In fact, I myself participated in a home visitation program when my children were born. It was a source of support, encouragement and partnership as my husband and I went through the difficult journey of helping our children reach important physical and developmental milestones when they finally came home from the hospital. We also had the support of family members, my church and a great pediatrician who treated us as collaborators in our children’s health and well-being. Today, they are bright, vibrant and strong. They are changemakers in their own right. We are blessed.

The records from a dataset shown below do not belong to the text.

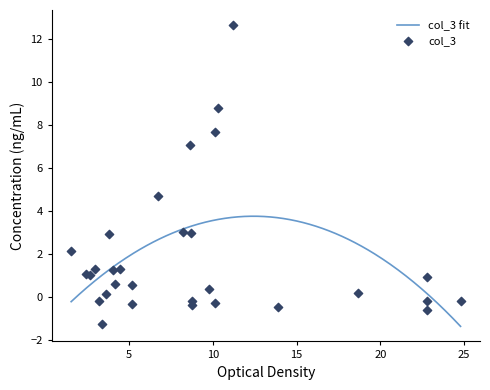

What is the maximum value for col_3 fit?

3.7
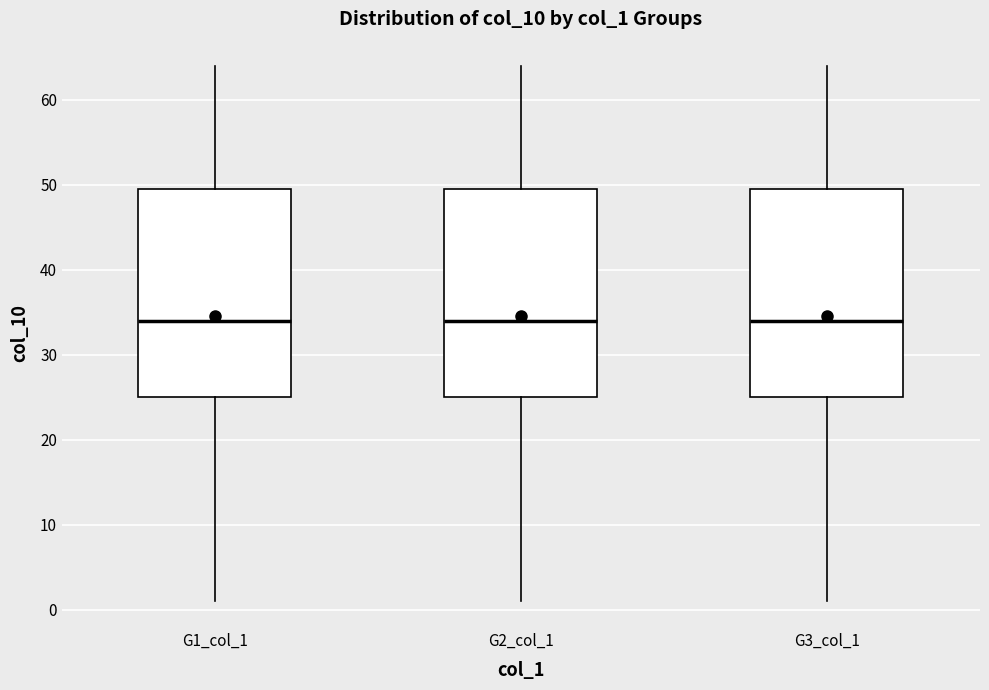

Where does the upper whisker of the box for G1_col_1 end on the y-axis? The values are not printed on the chart, so give them approximately, as read against the axis.

64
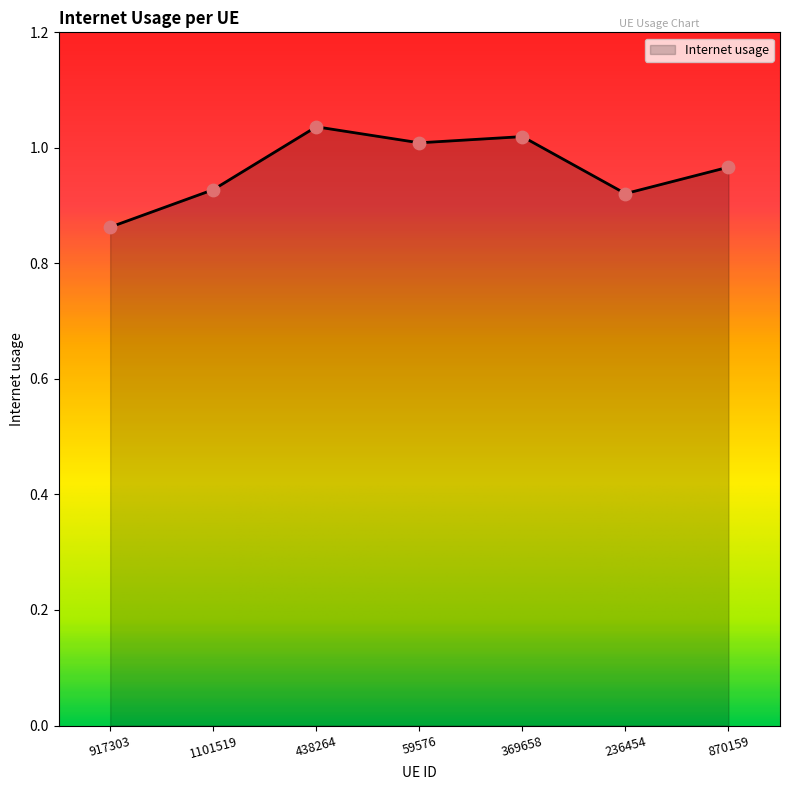

Which has a higher value, 369658 or 1101519?

369658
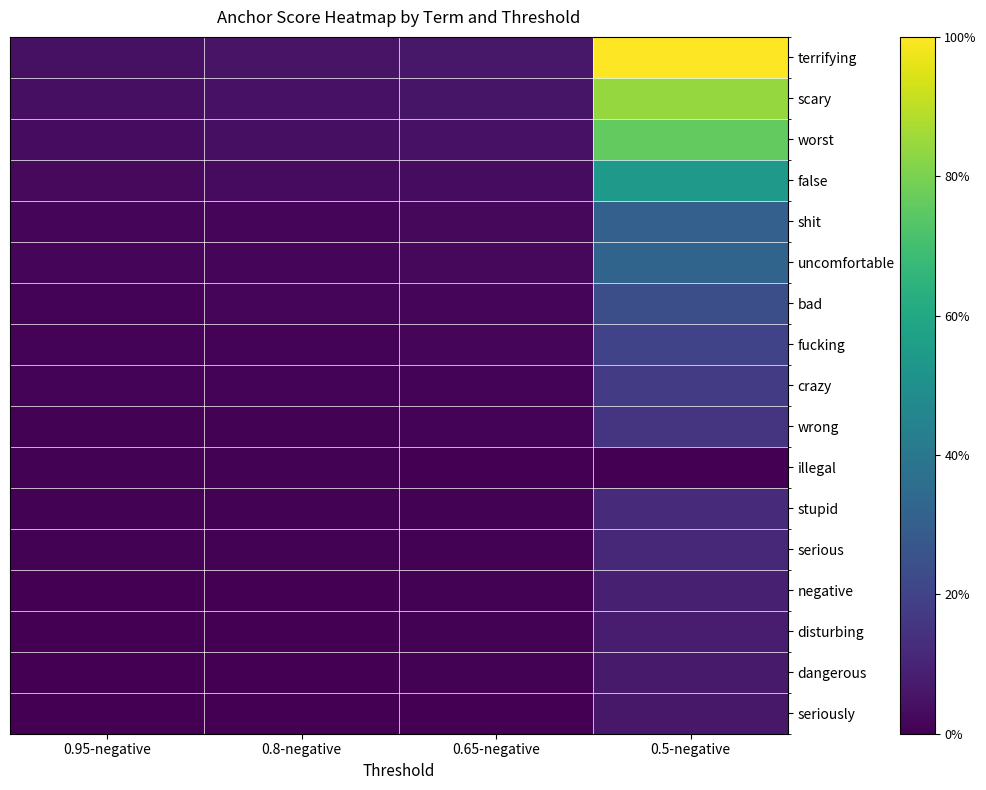

Which category has the lowest value across all series?

0.5-negative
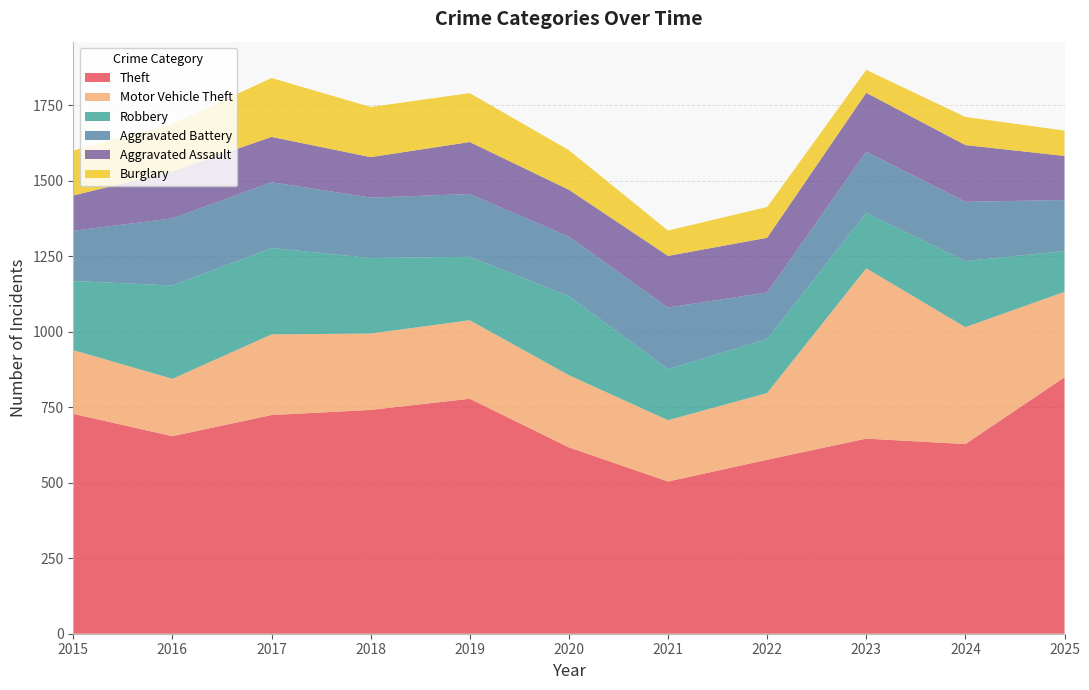

Reading left to right, what are all the values shown in this chart?

Theft: 728	654	724	741	778	617	504	576	646	628	849
Motor Vehicle Theft: 211	190	267	253	260	239	203	221	564	387	283
Robbery: 229	309	286	250	210	262	169	179	183	219	135
Aggravated Battery: 166	222	218	200	208	197	204	154	203	196	169
Aggravated Assault: 117	156	150	134	172	155	171	181	195	188	146
Burglary: 149	157	195	166	162	131	84	102	76	93	84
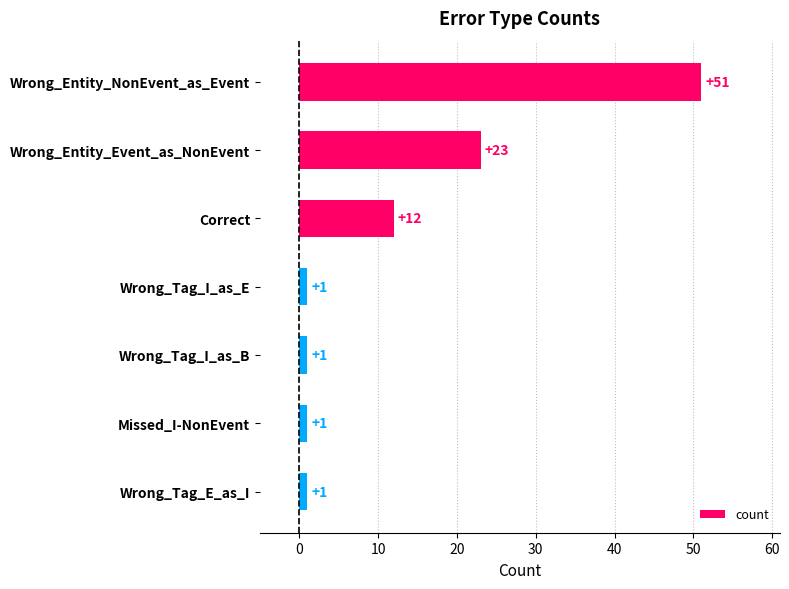

What is the average value?

13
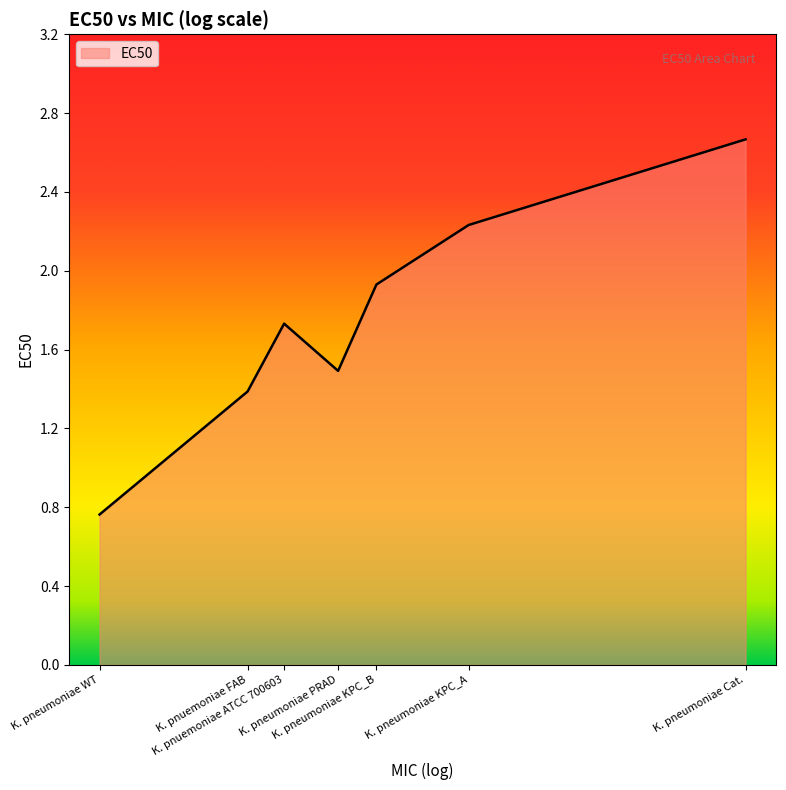

What is the ratio of the value at K. pneumoniae Cat. to the value at K. pnuemoniae FAB?

1.9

Imagine a beautiful ink drawing in every natural hue possible, from pale to ebony, dancing across a canvas… and then just disappearing. That is what it feels like to be in this line of work and to be the subject of it as well.
Black women and our babies are dying at severely disparate rates and many of our babies are entering life way too small and way too early, threatening their development, health and well-being The call to action is for all of us. It is time to rebuild the village for black moms. To look at the disparity not from the lens of the deficit of the mother but from the deficit of our system. I truly believe that change is possible.

Besides, Heaven and Hannah are counting on us.